▸ INSTRUCTION
In the records below, find the line with "New York, 1983" and the line with "4. The Staples"; return exactly those lines and every line between them.
=== THE INPUT ===
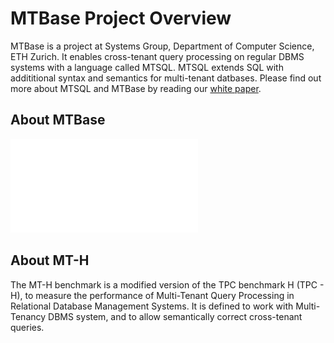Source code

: # MTBase Project Overview

MTBase is a project at Systems Group, Department of Computer Science, ETH Zurich. It enables cross-tenant query processing on regular DBMS systems with a language called MTSQL. MTSQL extends SQL with addititional syntax and semantics for multi-tenant datbases. Please find out more about MTSQL and MTBase by reading our [white paper](extended.pdf).

## About MTBase
![MTBase Architecture](mtbase-arch.pdf "MTBase Architecture")



## About MT-H
The MT-H benchmark is a modified version of the TPC benchmark H (TPC - H), to measure the performance of Multi-Tenant Query Processing in Relational Database Management Systems. 
It is defined to work with Multi-Tenancy DBMS system, and to allow semantically correct cross-tenant queries.
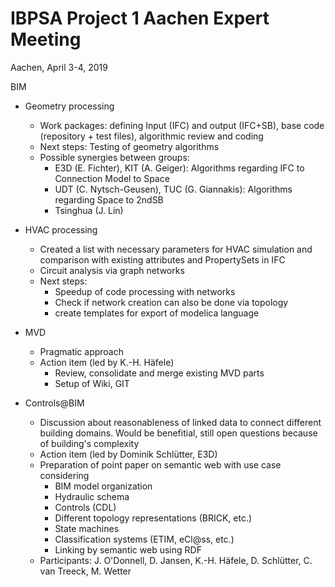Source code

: # IBPSA Project 1 Aachen Expert Meeting

Aachen, April 3-4, 2019

BIM
* Geometry processing
	* Work packages: defining Input (IFC) and output (IFC+SB), base code (repository + test files), algorithmic review and coding
	* Next steps: Testing of geometry algorithms
	* Possible synergies between groups:
		* E3D (E. Fichter), KIT (A. Geiger): Algorithms regarding IFC to Connection Model to Space
		* UDT (C. Nytsch-Geusen), TUC (G. Giannakis): Algorithms regarding Space to 2ndSB
		* Tsinghua (J. Lin)					

* HVAC processing
	* Created a list with necessary parameters for HVAC simulation and comparison with existing attributes and PropertySets in IFC
	* Circuit analysis via graph networks
	* Next steps: 
		* Speedup of code processing with networks
		* Check if network creation can also be done via topology	
		* create templates for export of modelica language 

* MVD
	* Pragmatic approach
	* Action item (led by K.-H. Häfele)
		* Review, consolidate and merge existing MVD parts
		* Setup of Wiki, GIT

* Controls@BIM
	* Discussion about reasonableness of linked data to connect different building domains. Would be benefitial, still open questions because of building's complexity
	* Action item (led by Dominik Schlütter, E3D)
	* Preparation of point paper on semantic web with use case considering
		* BIM model organization
		* Hydraulic schema
		* Controls (CDL)
		* Different topology representations (BRICK, etc.)
		* State machines
		* Classification systems (ETIM, eCl@ss, etc.)
		* Linking by semantic web using RDF
	* Participants: J. O'Donnell, D. Jansen, K.-H. Häfele, D. Schlütter, C. van Treeck, M. Wetter


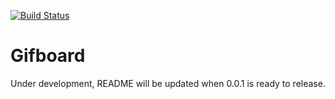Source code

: [![Build Status](https://travis-ci.org/gabriel-card/gifboard.svg?branch=master)](https://travis-ci.org/gabriel-card/gifboard)
# Gifboard
Under development, README will be updated when 0.0.1 is ready to release.
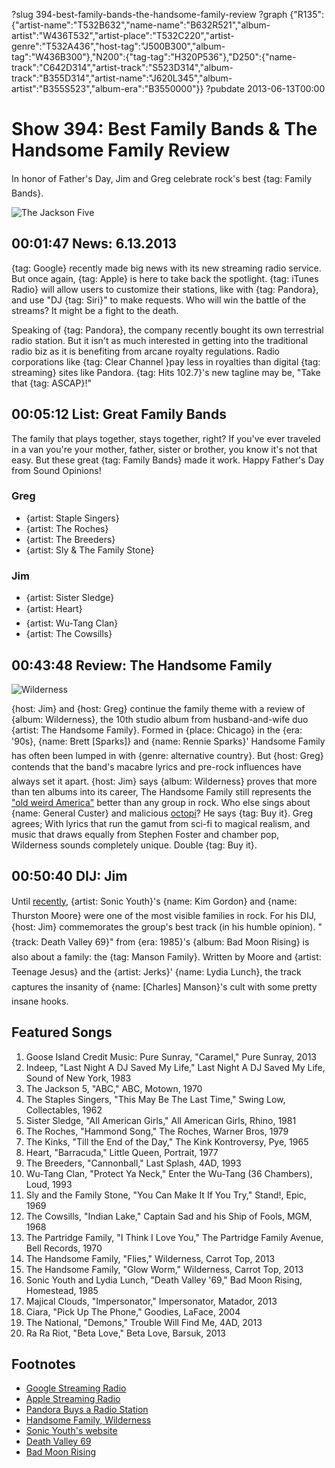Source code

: ?slug 394-best-family-bands-the-handsome-family-review
?graph {"R135":{"artist-name":"T532B632","name-name":"B632R521","album-artist":"W436T532","artist-place":"T532C220","artist-genre":"T532A436","host-tag":"J500B300","album-tag":"W436B300"},"N200":{"tag-tag":"H320P536"},"D250":{"name-track":"C642D314","artist-track":"S523D314","album-track":"B355D314","artist-name":"J620L345","album-artist":"B355S523","album-era":"B3550000"}}
?pubdate 2013-06-13T00:00

# Show 394: Best Family Bands & The Handsome Family Review
In honor of Father's Day, Jim and Greg celebrate rock's best {tag: Family Bands}.

![The Jackson Five](http://static.soundopinions.org/images/2013/jacksonfive.jpg)

## 00:01:47 News: 6.13.2013
{tag: Google} recently made big news with its new streaming radio service. But once again, {tag: Apple} is here to take back the spotlight. {tag: iTunes Radio} will allow users to customize their stations, like with {tag: Pandora}, and use "DJ {tag: Siri}" to make requests. Who will win the battle of the streams? It might be a fight to the death.

Speaking of {tag: Pandora}, the company recently bought its own terrestrial radio station. But it isn't as much interested in getting into the traditional radio biz as it is benefiting from arcane royalty regulations. Radio corporations like {tag: Clear Channel }pay less in royalties than digital {tag: streaming} sites like Pandora. {tag: Hits 102.7}'s new tagline may be, "Take that {tag: ASCAP}!"

## 00:05:12 List: Great Family Bands
The family that plays together, stays together, right? If you've ever traveled in a van you're your mother, father, sister or brother, you know it's not that easy. But these great {tag: Family Bands} made it work. Happy Father's Day from Sound Opinions!

### Greg
- {artist: Staple Singers}
- {artist: The Roches}
- {artist: The Breeders}
- {artist: Sly & The Family Stone}

### Jim
- {artist: Sister Sledge}
- {artist: Heart}
- {artist: Wu-Tang Clan}
- {artist: The Cowsills}

## 00:43:48 Review: The Handsome Family
![Wilderness](http://is5.mzstatic.com/image/thumb/Music2/v4/b9/ae/91/b9ae913f-01ca-8c17-2252-8c1be6234bcd/source/600x600bb.jpg "4671022/641361909")

{host: Jim} and {host: Greg} continue the family theme with a review of {album: Wilderness}, the 10th studio album from husband-and-wife duo {artist: The Handsome Family}. Formed in {place: Chicago} in the {era: '90s}, {name: Brett [Sparks]} and {name: Rennie Sparks}' Handsome Family has often been lumped in with {genre: alternative country}. But {host: Greg} contends that the band's macabre lyrics and pre-rock influences have always set it apart. {host: Jim} says {album: Wilderness} proves that more than ten albums into its career, The Handsome Family still represents the ["old weird America"](http://us.macmillan.com/theoldweirdamerica/GreilMarcus)  better than any group in rock. Who else sings about {name: General Custer} and malicious [octopi](http://www.youtube.com/watch?v=w-NHP_B-b7k)? He says {tag: Buy it}. Greg agrees; With lyrics that run the gamut from sci-fi to magical realism, and music that draws equally from Stephen Foster and chamber pop, Wilderness sounds completely unique. Double {tag: Buy it}.

## 00:50:40 DIJ: Jim
Until [recently](http://www.newyorker.com/reporting/2013/06/03/130603fa_fact_halberstadt), {artist: Sonic Youth}'s {name: Kim Gordon} and {name: Thurston Moore} were one of the most visible families in rock. For his DIJ, {host: Jim} commemorates the group's best track (in his humble opinion). "{track: Death Valley 69}" from {era: 1985}'s {album: Bad Moon Rising} is also about a family: the {tag: Manson Family}. Written by Moore and {artist: Teenage Jesus} and the {artist: Jerks}' {name: Lydia Lunch}, the track captures the insanity of {name: [Charles] Manson}'s cult with some pretty insane hooks.

## Featured Songs
1. Goose Island Credit Music: Pure Sunray, "Caramel," Pure Sunray, 2013
2. Indeep, "Last Night A DJ Saved My Life," Last Night A DJ Saved My Life, Sound of New York, 1983
3. The Jackson 5, "ABC," ABC, Motown, 1970
4. The Staples Singers, "This May Be The Last Time," Swing Low, Collectables, 1962
5. Sister Sledge, "All American Girls," All American Girls, Rhino, 1981
6. The Roches, "Hammond Song," The Roches, Warner Bros, 1979
7. The Kinks, "Till the End of the Day," The Kink Kontroversy, Pye, 1965
8. Heart, "Barracuda," Little Queen, Portrait, 1977
9. The Breeders, "Cannonball," Last Splash, 4AD, 1993
10. Wu-Tang Clan, "Protect Ya Neck," Enter the Wu-Tang (36 Chambers), Loud, 1993
11. Sly and the Family Stone, "You Can Make It If You Try," Stand!, Epic, 1969
12. The Cowsills, "Indian Lake," Captain Sad and his Ship of Fools, MGM, 1968
13. The Partridge Family, "I Think I Love You," The Partridge Family Avenue, Bell Records, 1970
14. The Handsome Family, "Flies," Wilderness, Carrot Top, 2013
15. The Handsome Family, "Glow Worm," Wilderness, Carrot Top, 2013
16. Sonic Youth and Lydia Lunch, "Death Valley '69," Bad Moon Rising, Homestead, 1985
17. Majical Clouds, "Impersonator," Impersonator, Matador, 2013
18. Ciara, "Pick Up The Phone," Goodies, LaFace, 2004
19. The National, "Demons," Trouble Will Find Me, 4AD, 2013
20. Ra Ra Riot, "Beta Love," Beta Love, Barsuk, 2013

## Footnotes
- [Google Streaming Radio](http://www.wired.co.uk/news/archive/2013-05/31/google-all-access-ios)
- [Apple Streaming Radio](http://news.cnet.com/8301-13579_3-57588505-37/meet-itunes-radio-apples-long-awaited-streaming-music-service/)
- [Pandora Buys a Radio Station](http://www.businessweek.com/articles/2013-06-12/to-make-a-point-about-royalties-pandora-buys-a-radio-station)
- [Handsome Family, Wilderness](http://www.handsomefamily.com/Nmerch.html#cd)
- [Sonic Youth's website](http://www.sonicyouth.com/)
- [Death Valley 69](http://www.youtube.com/watch?v=9k0dJEkzXc4)
- [Bad Moon Rising](http://sonicyouth.kungfustore.com/category/80-music/product/2791-bad-moon-rising-180g-blue-vinyl-lp-sonr09-lp)
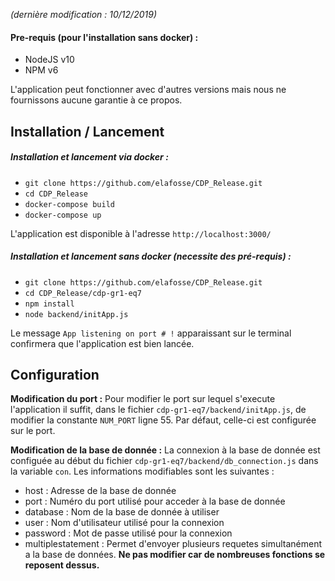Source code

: _(dernière modification : 10/12/2019)_

#### Pre-requis (pour l'installation sans docker) :

- NodeJS v10
- NPM v6

L'application peut fonctionner avec d'autres versions mais nous ne fournissons aucune garantie à ce propos.

## Installation / Lancement

##### Installation et lancement via docker :

- `git clone https://github.com/elafosse/CDP_Release.git`
- `cd CDP_Release`
- `docker-compose build`
- `docker-compose up`

L'application est disponible à l'adresse `http://localhost:3000/`

##### Installation et lancement sans docker (necessite des pré-requis) :

- `git clone https://github.com/elafosse/CDP_Release.git`
- `cd CDP_Release/cdp-gr1-eq7`
- `npm install`
- `node backend/initApp.js`

Le message `App listening on port # !` apparaissant sur le terminal confirmera que l'application est bien lancée.

## Configuration

**Modification du port :**
Pour modifier le port sur lequel s'execute l'application il suffit, dans le fichier `cdp-gr1-eq7/backend/initApp.js`, de modifier la constante `NUM_PORT` ligne 55. Par défaut, celle-ci est configurée sur le port.

**Modification de la base de donnée :**
La connexion à la base de donnée est configuée au début du fichier `cdp-gr1-eq7/backend/db_connection.js` dans la variable `con`. Les informations modifiables sont les suivantes :

- host : Adresse de la base de donnée
- port : Numéro du port utilisé pour acceder à la base de donnée
- database : Nom de la base de donnée à utiliser
- user : Nom d'utilisateur utilisé pour la connexion
- password : Mot de passe utilisé pour la connexion
- multiplestatement : Permet d'envoyer plusieurs requetes simultanément a la base de données. **Ne pas modifier car de nombreuses fonctions se reposent dessus.**
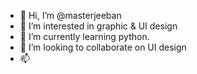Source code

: - 👋 Hi, I’m @masterjeeban
- 👀 I’m interested in graphic & UI design
- 🌱 I’m currently learning python.
- 💞️ I’m looking to collaborate on UI design
- 📫 

<!---
masterjeeban/masterjeeban is a ✨ special ✨ repository because its `README.md` (this file) appears on your GitHub profile.
You can click the Preview link to take a look at your changes.
--->
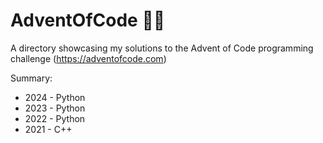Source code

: # AdventOfCode 🎄🎁
A directory showcasing my solutions to the Advent of Code programming challenge (https://adventofcode.com)

Summary:
- 2024 - Python
- 2023 - Python
- 2022 - Python
- 2021 - C++
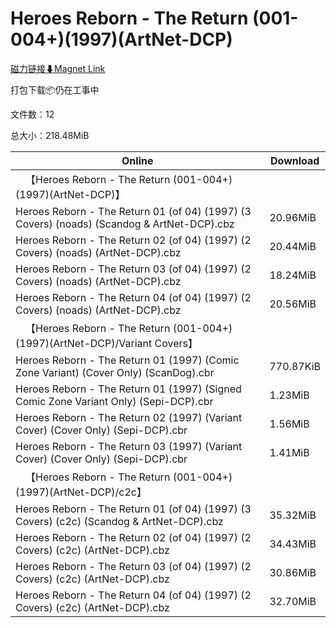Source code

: # Heroes Reborn - The Return (001-004+)(1997)(ArtNet-DCP)

[磁力链接⬇Magnet Link](magnet:?xt=urn:btih:d0d2cf3cbdfe1e0594a7981cae9b17ae93896460&dn=Heroes%20Reborn%20-%20The%20Return%20%28001-004%2B%29%281997%29%28ArtNet-DCP%29)

打包下载📦仍在工事中

文件数：12

总大小：218.48MiB

Online | Download
--- | ---
&emsp;【Heroes Reborn - The Return (001-004+)(1997)(ArtNet-DCP)】 | 
Heroes Reborn - The Return 01 (of 04) (1997) (3 Covers) (noads) (Scandog & ArtNet-DCP).cbz | 20.96MiB
Heroes Reborn - The Return 02 (of 04) (1997) (2 Covers) (noads) (ArtNet-DCP).cbz | 20.44MiB
Heroes Reborn - The Return 03 (of 04) (1997) (2 Covers) (noads) (ArtNet-DCP).cbz | 18.24MiB
Heroes Reborn - The Return 04 (of 04) (1997) (2 Covers) (noads) (ArtNet-DCP).cbz | 20.56MiB
&emsp;【Heroes Reborn - The Return (001-004+)(1997)(ArtNet-DCP)/Variant Covers】 | 
Heroes Reborn - The Return 01 (1997) (Comic Zone Variant) (Cover Only) (ScanDog).cbr | 770.87KiB
Heroes Reborn - The Return 01 (1997) (Signed Comic Zone Variant Only) (Sepi-DCP).cbr | 1.23MiB
Heroes Reborn - The Return 02 (1997) (Variant Cover) (Cover Only) (Sepi-DCP).cbr | 1.56MiB
Heroes Reborn - The Return 03 (1997) (Variant Cover) (Cover Only) (Sepi-DCP).cbr | 1.41MiB
&emsp;【Heroes Reborn - The Return (001-004+)(1997)(ArtNet-DCP)/c2c】 | 
Heroes Reborn - The Return 01 (of 04) (1997) (3 Covers) (c2c) (Scandog & ArtNet-DCP).cbz | 35.32MiB
Heroes Reborn - The Return 02 (of 04) (1997) (2 Covers) (c2c) (ArtNet-DCP).cbz | 34.43MiB
Heroes Reborn - The Return 03 (of 04) (1997) (2 Covers) (c2c) (ArtNet-DCP).cbz | 30.86MiB
Heroes Reborn - The Return 04 (of 04) (1997) (2 Covers) (c2c) (ArtNet-DCP).cbz | 32.70MiB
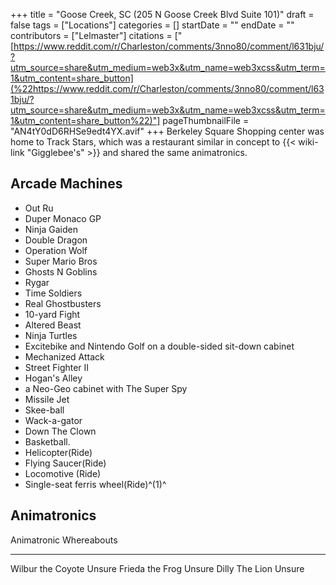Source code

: +++
title = "Goose Creek, SC (205 N Goose Creek Blvd Suite 101)"
draft = false
tags = ["Locations"]
categories = []
startDate = ""
endDate = ""
contributors = ["Lelmaster"]
citations = ["[https://www.reddit.com/r/Charleston/comments/3nno80/comment/l631bju/?utm_source=share&utm_medium=web3x&utm_name=web3xcss&utm_term=1&utm_content=share_button](%22https://www.reddit.com/r/Charleston/comments/3nno80/comment/l631bju/?utm_source=share&utm_medium=web3x&utm_name=web3xcss&utm_term=1&utm_content=share_button%22)"]
pageThumbnailFile = "AN4tY0dD6RHSe9edt4YX.avif"
+++
Berkeley Square Shopping center was home to Track Stars, which was a restaurant similar in concept to {{< wiki-link "Gigglebee's" >}} and shared the same animatronics.

## Arcade Machines

- Out Ru
- Duper Monaco GP
- Ninja Gaiden
- Double Dragon
- Operation Wolf
- Super Mario Bros
- Ghosts N Goblins
- Rygar
- Time Soldiers
- Real Ghostbusters
- 10-yard Fight
- Altered Beast
- Ninja Turtles
- Excitebike and Nintendo Golf on a double-sided sit-down cabinet
- Mechanized Attack
- Street Fighter II
- Hogan's Alley
- a Neo-Geo cabinet with The Super Spy
- Missile Jet
- Skee-ball
- Wack-a-gator
- Down The Clown
- Basketball.
- Helicopter(Ride)
- Flying Saucer(Ride)
- Locomotive (Ride)
- Single-seat ferris wheel(Ride)^(1)^

## Animatronics

  Animatronic         Whereabouts
  ------------------- -------------
  Wilbur the Coyote   Unsure
  Frieda the Frog     Unsure
  Dilly The Lion      Unsure
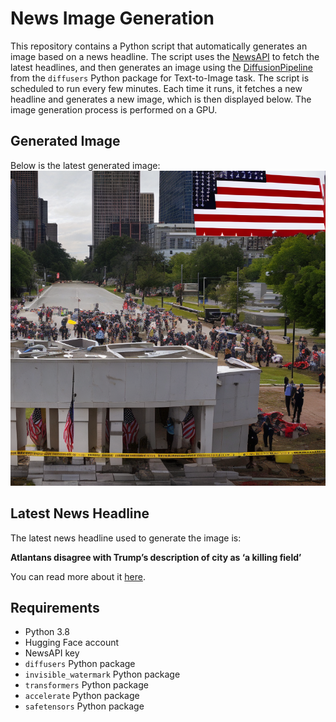 # News Image Generation
This repository contains a Python script that automatically generates an image based on a news headline. The script uses the [NewsAPI](https://newsapi.org/) to fetch the latest headlines, and then generates an image using the [DiffusionPipeline](https://github.com/huggingface/diffusers) from the `diffusers` Python package for Text-to-Image task.
The script is scheduled to run every few minutes. Each time it runs, it fetches a new headline and generates a new image, which is then displayed below. The image generation process is performed on a GPU.

## Generated Image
Below is the latest generated image:
![Generated Image](image.png)

## Latest News Headline
The latest news headline used to generate the image is:

**Atlantans disagree with Trump’s description of city as ‘a killing field’**

You can read more about it [here](https://news.google.com/rss/articles/CBMivwFBVV95cUxQT0JENG9EbXhUU08xRHh3VjFHVGE5eWpxLUtUVndDdWp5UUpDUTQwMmhVSmZoMkNUbHhCdzBXMEZLXzdoa1oyWW5GaXozMl9qN0pZRnUxekVhX3VwUHhMaG9nVExXX3VMN2xDOXFRWjgyZElQWC1lTy1GVHA2UEY4bWpQRkZHNDVka0daWGdwU0ZHWnRZTUQ1bWJKdW1BSl9YZV91TDkwT0FIdTlVa1hOUU9mbFFNSnYxY2hudjNfWQ?oc=5).

## Requirements
- Python 3.8
- Hugging Face account
- NewsAPI key
- `diffusers` Python package
- `invisible_watermark` Python package
- `transformers` Python package
- `accelerate` Python package
- `safetensors` Python package
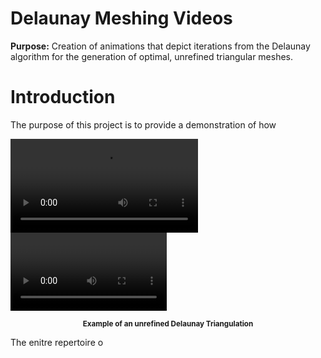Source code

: # Delaunay Meshing Videos
<strong>Purpose:</strong> Creation of animations that depict iterations from the Delaunay algorithm for the generation of optimal, unrefined triangular meshes.

# Introduction

The purpose of this project is to provide a demonstration of how 

<video src="/master/images/m9.mp4" controls="controls" style="max-width: 730px;">
</video>

<video controls width="250">

    <source src="/media/cc0-videos/flower.webm"
            type="video/webm">

    <source src="/media/cc0-videos/flower.mp4"
            type="video/mp4">

    Sorry, your browser doesn't support embedded videos.
</video>

<p align="center">
    <strong><small>Example of an unrefined Delaunay Triangulation</small></strong>
</p>

The enitre repertoire o
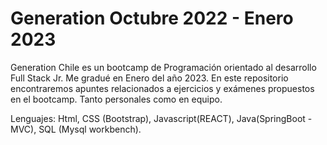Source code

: # Generation Octubre 2022 - Enero 2023

Generation Chile es un bootcamp de Programación orientado al desarrollo Full Stack Jr.
Me gradué en Enero del año 2023. En este repositorio encontraremos apuntes relacionados a ejercicios y exámenes propuestos en el bootcamp. Tanto personales como en equipo.

Lenguajes:
Html, CSS (Bootstrap), Javascript(REACT), Java(SpringBoot - MVC), SQL (Mysql workbench).
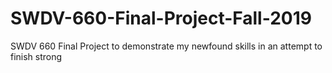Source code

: # SWDV-660-Final-Project-Fall-2019
SWDV 660 Final Project to demonstrate my newfound skills in an attempt to finish strong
===
▸ EXERCISE SOLUTION
2. Indeep, "Last Night A DJ Saved My Life," Last Night A DJ Saved My Life, Sound of New York, 1983
3. The Jackson 5, "ABC," ABC, Motown, 1970
4. The Staples Singers, "This May Be The Last Time," Swing Low, Collectables, 1962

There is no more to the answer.